- Genre: Documentary
- Presented by: Alan Davies (2014–2021) Angellica Bell (2018)
- Narrated by: Russell Tovey (2013)
- Country of origin: United Kingdom
- Original language: English
- No. of series: 11
- No. of episodes: 114

Production
- Running time: 30 minutes (2013) 60 minutes (2014—2021)
- Production companies: Middlechild and Motion Content Group

Original release
- Network: Channel 5 (2013–18) 5Select (2019–21)
- Release: 8 October 2013 – 15 November 2021

= The Dog Rescuers =

The Dog Rescuers (sometimes known as The Dog Rescuers with Alan Davies) is a British television programme that followed the work of animal charity RSPCA, specifically their work rescuing dogs.

A total of six series and eight special episodes of the show were broadcast on Channel 5 from 8 October 2013 to 26 December 2019, the show moved to 5Select in 2019 with the first episode of the seventh series airing on 14 October 2019.

The first season of the show was originally narrated by Russel Tovey. From the second season on Alan Davies, the English stand-up comedian, hosted the show.

The show takes place in different parts of the UK, helping dogs who were neglected, abused, or abandoned. Throughout the documentary the audience will see the insides of a vet clinic and their process they do in order to help the dogs. Some of the types of professionals the audiences see within the documentary are vets, animal control, police officers, and or RSPCA Inspectors.

==Transmissions==
===Series===

| Series | Series start | Series end | Episodes | Channel |
| 1 | 8 October 2013 | 3 December 2013 | 10 | Channel 5 |
| 2 | 3 June 2014 | 19 August 2014 | 12 |
| 3 | 19 May 2015 | 4 August 2015 | 15 |
| 4 | 21 June 2016 | 27 September 2016 | 15 |
| 5 | 27 June 2017 | 19 September 2017 | 13 |
| 6 | 12 June 2018 | 14 August 2018 | 9 |
| 7 | 14 October 2019 | 9 December 2019 | 8 | 5Select |
| 8 | 2 September 2020 | 12 October 2020 | 7 |
| 9 | 30 November 2020 | 21 December 2020 | 4 |
| 10 | 8 June 2021 | 27 July 2021 | 8 |
| 11 | 11 October 2021 | 15 November 2021 | 6 |

===Specials===

| Series | Original air date |
|---|---|
| Christmas special | 24 December 2014 |
| Puppy special | 27 October 2015 |
| Christmas specials | 15 & 22 December 2015 |
| Christmas special | 21 December 2016 |
| Christmas special | December 2017 |
| 21 Dogs – The Big Rescue | 20 February 2018 |
| Christmas special | 26 December 2018 |
| Christmas Special | 19 December 2019 |
| Christmas Special | 21 December 2020 |

==The Kitten Rescuers/Jo Brand's Cats & Kittens==
On 28 December 2016, Jo Brand presented a one-off episode entitled "The Kitten Rescuers" on Channel 5. In 2017, it was turned into a series renamed as "Jo Brand's Cats & Kittens" it began airing on 14 November 2017 for a six-episode run until 19 December 2017.

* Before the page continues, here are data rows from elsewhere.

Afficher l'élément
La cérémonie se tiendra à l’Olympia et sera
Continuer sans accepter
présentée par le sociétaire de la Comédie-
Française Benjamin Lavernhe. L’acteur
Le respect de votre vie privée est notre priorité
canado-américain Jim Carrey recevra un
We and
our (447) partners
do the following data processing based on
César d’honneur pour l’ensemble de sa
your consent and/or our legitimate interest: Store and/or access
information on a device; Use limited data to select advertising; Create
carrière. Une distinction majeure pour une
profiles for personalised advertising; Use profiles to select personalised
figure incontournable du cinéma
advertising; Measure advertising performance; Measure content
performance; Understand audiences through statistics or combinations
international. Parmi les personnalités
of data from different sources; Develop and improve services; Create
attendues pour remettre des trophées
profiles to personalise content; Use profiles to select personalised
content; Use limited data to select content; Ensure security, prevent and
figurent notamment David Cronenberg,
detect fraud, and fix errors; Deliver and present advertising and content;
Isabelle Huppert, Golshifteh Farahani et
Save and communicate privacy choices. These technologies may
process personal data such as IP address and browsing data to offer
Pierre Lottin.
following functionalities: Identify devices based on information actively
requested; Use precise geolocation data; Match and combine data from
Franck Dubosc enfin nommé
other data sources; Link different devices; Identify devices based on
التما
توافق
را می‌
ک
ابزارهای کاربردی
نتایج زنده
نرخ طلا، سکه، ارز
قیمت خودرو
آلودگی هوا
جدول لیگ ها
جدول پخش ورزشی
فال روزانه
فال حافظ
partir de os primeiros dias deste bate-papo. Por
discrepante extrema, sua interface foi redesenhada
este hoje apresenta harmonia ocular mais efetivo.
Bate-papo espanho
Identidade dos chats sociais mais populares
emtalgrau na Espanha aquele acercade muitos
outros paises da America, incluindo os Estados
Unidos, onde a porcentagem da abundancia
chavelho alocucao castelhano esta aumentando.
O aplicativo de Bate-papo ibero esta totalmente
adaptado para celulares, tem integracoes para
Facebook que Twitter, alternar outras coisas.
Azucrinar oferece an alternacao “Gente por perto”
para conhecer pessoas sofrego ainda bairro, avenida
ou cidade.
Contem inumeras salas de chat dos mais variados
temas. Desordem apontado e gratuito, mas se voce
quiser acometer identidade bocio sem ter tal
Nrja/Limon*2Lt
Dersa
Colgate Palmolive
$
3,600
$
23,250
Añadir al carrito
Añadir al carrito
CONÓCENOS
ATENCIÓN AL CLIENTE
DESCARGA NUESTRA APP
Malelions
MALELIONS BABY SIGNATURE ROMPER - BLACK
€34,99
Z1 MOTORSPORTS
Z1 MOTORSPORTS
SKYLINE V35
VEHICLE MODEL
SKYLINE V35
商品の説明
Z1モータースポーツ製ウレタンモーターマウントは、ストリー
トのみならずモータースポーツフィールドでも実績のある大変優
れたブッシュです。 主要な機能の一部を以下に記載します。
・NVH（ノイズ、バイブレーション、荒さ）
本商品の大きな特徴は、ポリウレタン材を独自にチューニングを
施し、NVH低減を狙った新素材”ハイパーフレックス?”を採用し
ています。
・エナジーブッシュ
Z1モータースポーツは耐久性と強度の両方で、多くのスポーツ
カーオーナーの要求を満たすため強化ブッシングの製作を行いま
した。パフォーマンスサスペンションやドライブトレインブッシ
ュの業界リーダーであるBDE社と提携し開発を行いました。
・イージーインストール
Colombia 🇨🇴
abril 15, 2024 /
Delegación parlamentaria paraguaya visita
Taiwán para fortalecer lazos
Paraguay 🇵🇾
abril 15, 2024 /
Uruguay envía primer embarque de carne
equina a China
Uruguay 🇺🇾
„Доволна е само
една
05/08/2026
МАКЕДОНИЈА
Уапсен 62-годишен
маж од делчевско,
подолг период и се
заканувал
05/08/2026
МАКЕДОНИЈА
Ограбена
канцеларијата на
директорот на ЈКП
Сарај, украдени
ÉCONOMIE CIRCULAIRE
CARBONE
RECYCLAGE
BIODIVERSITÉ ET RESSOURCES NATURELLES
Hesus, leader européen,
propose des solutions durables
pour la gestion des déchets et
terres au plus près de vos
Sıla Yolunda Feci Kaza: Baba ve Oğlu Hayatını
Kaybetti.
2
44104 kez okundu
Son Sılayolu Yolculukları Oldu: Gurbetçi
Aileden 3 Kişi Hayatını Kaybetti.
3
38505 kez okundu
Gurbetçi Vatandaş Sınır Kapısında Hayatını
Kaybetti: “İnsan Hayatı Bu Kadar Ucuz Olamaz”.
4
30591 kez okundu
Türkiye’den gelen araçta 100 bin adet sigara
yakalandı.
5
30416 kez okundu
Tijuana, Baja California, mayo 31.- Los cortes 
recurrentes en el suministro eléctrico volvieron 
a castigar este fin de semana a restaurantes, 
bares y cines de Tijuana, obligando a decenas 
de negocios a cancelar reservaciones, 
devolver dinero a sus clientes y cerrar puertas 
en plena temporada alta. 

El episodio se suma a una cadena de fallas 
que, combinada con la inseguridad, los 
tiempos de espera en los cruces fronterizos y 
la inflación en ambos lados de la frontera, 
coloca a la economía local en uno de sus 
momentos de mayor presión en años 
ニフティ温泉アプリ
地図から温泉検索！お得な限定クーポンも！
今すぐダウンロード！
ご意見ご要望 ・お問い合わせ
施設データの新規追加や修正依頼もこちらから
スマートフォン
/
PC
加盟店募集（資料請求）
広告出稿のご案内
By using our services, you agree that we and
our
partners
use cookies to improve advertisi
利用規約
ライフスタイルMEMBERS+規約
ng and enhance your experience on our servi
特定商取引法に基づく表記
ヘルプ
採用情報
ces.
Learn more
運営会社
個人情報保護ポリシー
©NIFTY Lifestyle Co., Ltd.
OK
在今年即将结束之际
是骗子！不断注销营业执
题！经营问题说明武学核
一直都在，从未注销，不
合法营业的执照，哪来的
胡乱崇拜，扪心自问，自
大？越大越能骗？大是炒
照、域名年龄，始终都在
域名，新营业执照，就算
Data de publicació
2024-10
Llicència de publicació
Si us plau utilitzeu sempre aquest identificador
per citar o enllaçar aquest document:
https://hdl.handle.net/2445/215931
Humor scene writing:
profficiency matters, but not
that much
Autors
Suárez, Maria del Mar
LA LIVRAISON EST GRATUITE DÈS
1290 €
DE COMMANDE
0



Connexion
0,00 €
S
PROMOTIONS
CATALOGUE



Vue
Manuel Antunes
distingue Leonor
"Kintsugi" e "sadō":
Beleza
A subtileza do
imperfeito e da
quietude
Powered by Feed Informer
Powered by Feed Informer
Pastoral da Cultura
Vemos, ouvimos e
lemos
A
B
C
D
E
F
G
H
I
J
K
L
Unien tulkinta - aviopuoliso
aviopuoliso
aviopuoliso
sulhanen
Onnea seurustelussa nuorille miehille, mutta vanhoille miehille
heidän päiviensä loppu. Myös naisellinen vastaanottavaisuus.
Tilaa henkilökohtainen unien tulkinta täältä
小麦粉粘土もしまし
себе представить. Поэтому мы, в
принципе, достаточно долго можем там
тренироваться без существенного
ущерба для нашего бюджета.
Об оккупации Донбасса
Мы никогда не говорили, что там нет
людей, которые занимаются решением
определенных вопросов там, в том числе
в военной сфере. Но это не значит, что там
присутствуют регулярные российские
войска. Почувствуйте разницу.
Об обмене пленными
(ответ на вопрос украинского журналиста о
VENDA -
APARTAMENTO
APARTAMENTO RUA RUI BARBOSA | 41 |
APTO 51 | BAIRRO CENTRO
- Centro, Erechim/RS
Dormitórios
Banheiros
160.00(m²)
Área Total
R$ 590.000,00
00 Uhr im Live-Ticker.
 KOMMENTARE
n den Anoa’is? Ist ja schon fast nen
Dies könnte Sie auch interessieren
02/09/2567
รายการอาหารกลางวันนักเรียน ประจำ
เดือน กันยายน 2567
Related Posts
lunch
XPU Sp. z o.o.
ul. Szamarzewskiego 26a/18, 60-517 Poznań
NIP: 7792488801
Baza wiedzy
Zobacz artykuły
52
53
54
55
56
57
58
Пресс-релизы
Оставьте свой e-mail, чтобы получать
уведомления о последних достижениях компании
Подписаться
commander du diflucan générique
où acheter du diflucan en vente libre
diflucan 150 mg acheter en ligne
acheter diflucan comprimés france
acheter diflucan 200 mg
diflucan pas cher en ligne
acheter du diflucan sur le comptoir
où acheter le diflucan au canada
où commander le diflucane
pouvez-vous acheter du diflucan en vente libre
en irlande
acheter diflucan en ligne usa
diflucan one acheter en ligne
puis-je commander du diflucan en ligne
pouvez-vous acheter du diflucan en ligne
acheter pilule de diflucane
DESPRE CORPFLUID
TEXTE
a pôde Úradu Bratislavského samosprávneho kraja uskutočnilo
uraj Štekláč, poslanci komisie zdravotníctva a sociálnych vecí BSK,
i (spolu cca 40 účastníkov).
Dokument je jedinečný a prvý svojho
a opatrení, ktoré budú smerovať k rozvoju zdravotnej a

== The Dog Rescuer | Pets & Vets ==
Under the Youtube account, "Pets & Vets" there is a section of "The Dog Rescuer" documentaries with Alan Davie. These are new episodes that are not found on streaming platforms. They consist of the same content as the television series with more recent release dates. The first release date was on 21 December 2022. The latest episode was released on 2 June 2022. The documentary continues to follow RSPCA inspectors as they work to try to help rescue dogs across the UK.